• _EXTRACTED MATERIAL_:
##########
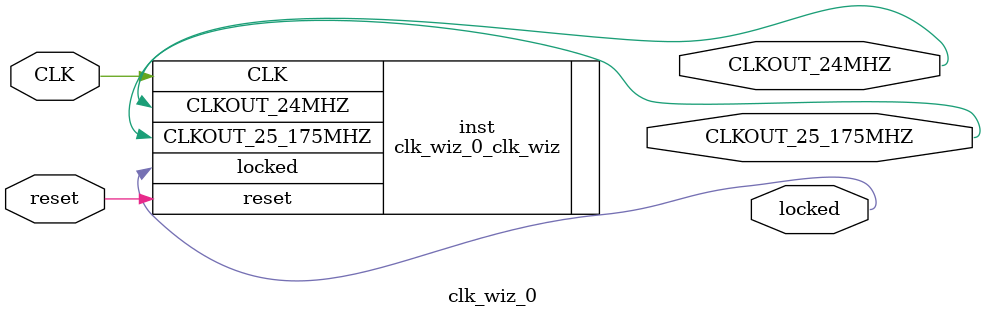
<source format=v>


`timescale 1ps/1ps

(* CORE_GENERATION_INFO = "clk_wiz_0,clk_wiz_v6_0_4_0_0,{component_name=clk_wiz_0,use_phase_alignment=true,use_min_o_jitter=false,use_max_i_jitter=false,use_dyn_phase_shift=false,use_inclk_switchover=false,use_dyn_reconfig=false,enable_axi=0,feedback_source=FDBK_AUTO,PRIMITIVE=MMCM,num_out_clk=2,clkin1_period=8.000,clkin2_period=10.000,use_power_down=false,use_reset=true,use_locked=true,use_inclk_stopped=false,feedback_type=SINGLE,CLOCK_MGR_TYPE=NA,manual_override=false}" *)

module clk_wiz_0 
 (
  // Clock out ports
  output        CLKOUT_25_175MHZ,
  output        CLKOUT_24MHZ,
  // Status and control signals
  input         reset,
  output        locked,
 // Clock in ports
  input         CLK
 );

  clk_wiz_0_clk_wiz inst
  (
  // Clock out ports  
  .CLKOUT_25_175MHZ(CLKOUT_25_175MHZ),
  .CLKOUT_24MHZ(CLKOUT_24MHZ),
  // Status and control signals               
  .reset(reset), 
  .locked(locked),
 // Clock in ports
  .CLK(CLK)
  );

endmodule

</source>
##########
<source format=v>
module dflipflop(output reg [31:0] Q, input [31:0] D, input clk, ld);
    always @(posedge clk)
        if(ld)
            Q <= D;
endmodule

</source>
##########
• _INSTRUCTIONS FOR THE TASK_:
Search the entries for the word "control", then gather every line that has it.

• _ANSWER FOR THE TASK_:
  // Status and control signals
  // Status and control signals               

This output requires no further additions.